- [Exercise brief]: An exact copy of the records below is needed, with every picture left out.
--- Records ---
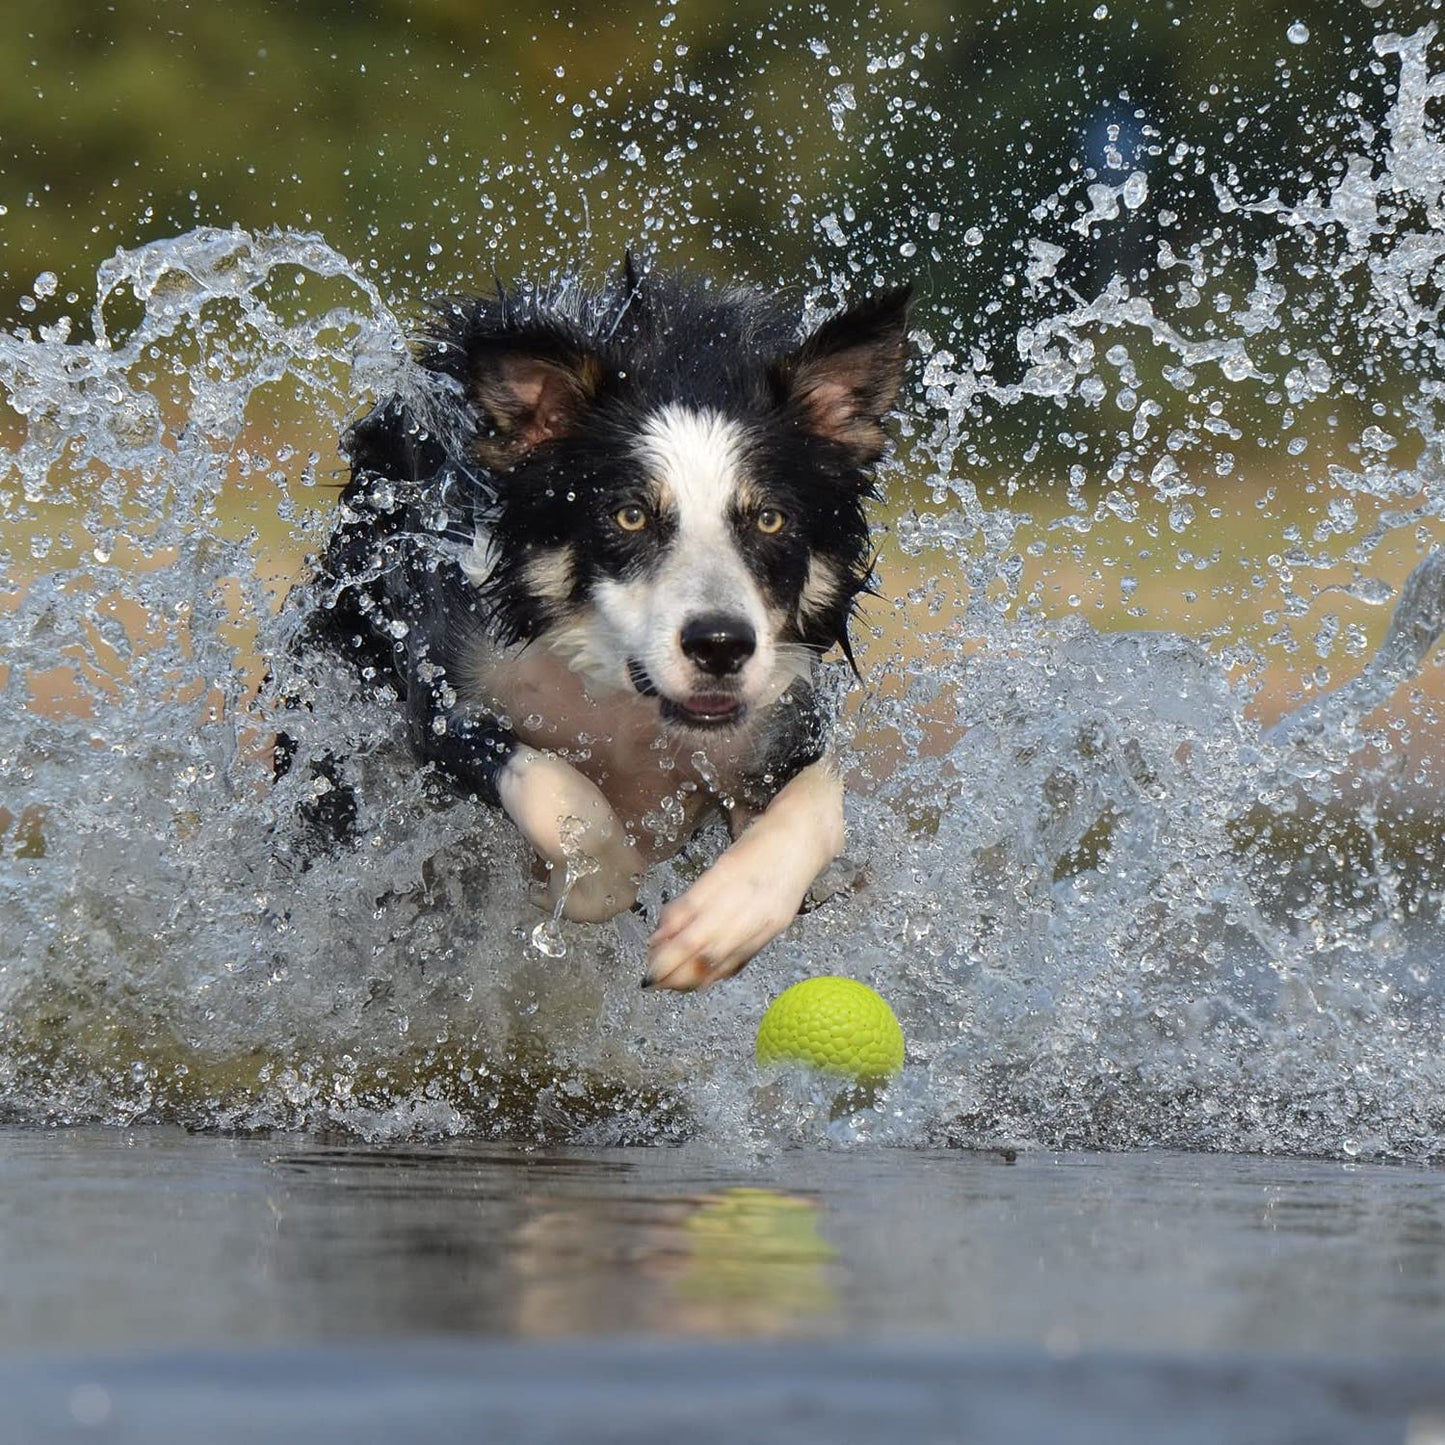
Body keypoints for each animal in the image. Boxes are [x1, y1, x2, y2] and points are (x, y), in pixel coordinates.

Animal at [287, 257, 907, 994]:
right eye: (629, 516)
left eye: (769, 519)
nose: (720, 646)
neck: (624, 700)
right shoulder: (442, 694)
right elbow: (561, 793)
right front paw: (591, 881)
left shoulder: (780, 719)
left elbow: (818, 801)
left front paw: (722, 922)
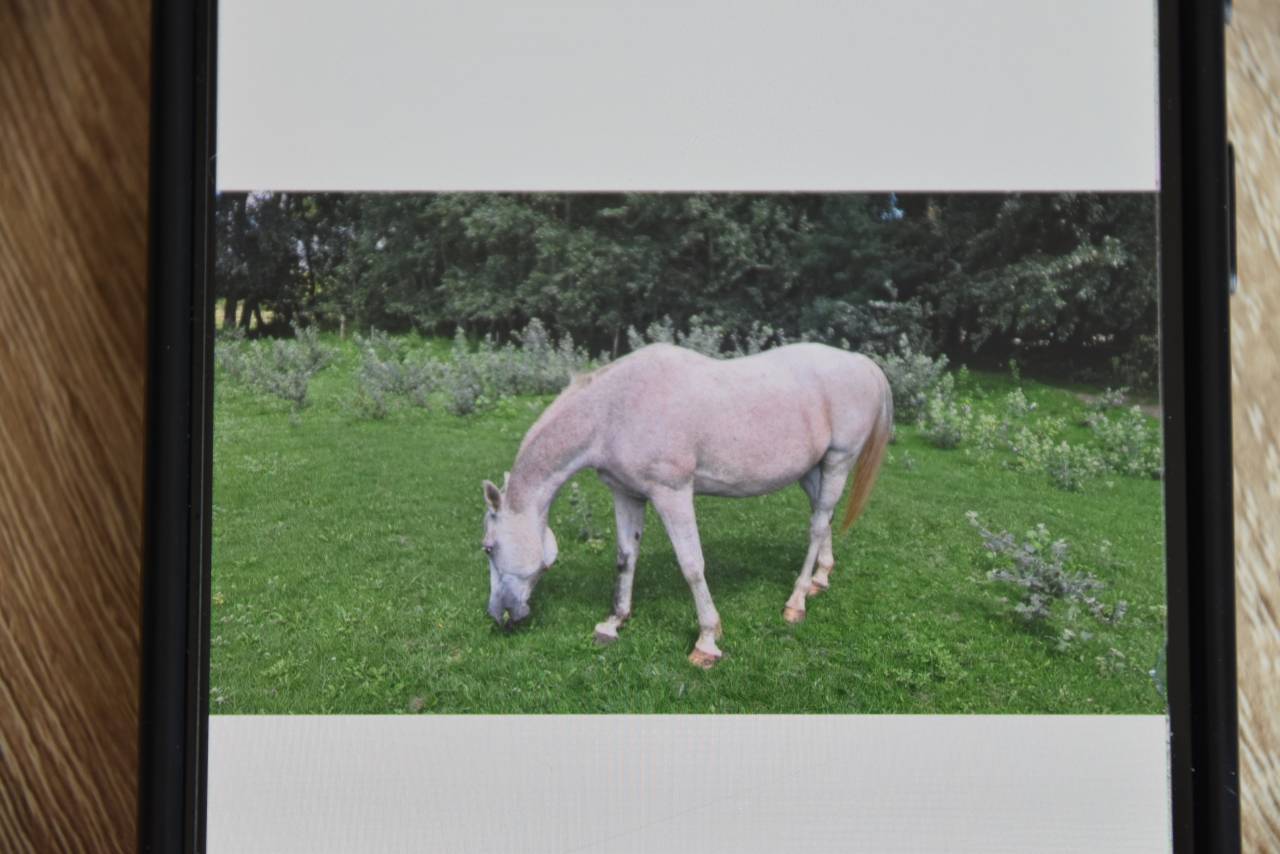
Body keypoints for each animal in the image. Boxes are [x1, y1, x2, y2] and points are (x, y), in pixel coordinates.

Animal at [480, 342, 893, 669]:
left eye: (488, 547)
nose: (500, 614)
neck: (614, 410)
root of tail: (860, 361)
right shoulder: (627, 494)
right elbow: (625, 557)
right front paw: (614, 622)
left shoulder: (672, 493)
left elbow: (692, 565)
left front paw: (707, 642)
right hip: (810, 470)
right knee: (823, 518)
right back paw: (820, 579)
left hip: (838, 461)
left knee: (818, 523)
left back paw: (797, 600)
---
- [Completed exercise]:
Body keypoints for each animal in the image. Boxes are [x1, y1, x2, y2] and points are (x, y), in pixel coordinates.

Animal at [287, 257, 907, 994]:
right eye: (629, 516)
left eye: (769, 519)
nose: (720, 646)
neck: (624, 700)
right shoulder: (442, 694)
right elbow: (561, 793)
right front paw: (591, 881)
left shoulder: (780, 719)
left elbow: (818, 801)
left front paw: (722, 922)
Body keypoints for each animal in the image. Boxes are [x1, y1, x2, y2] and points are (x, y), in pixel coordinates.

Animal at [480, 342, 893, 669]:
left eye: (488, 547)
nose: (500, 614)
neck: (614, 410)
root of tail: (860, 361)
right shoulder: (627, 494)
right elbow: (625, 557)
right front paw: (614, 622)
left shoulder: (672, 493)
left elbow: (692, 565)
left front paw: (707, 642)
right hip: (810, 470)
right knee: (823, 518)
right back paw: (820, 579)
left hip: (838, 461)
left knee: (818, 523)
left back paw: (797, 600)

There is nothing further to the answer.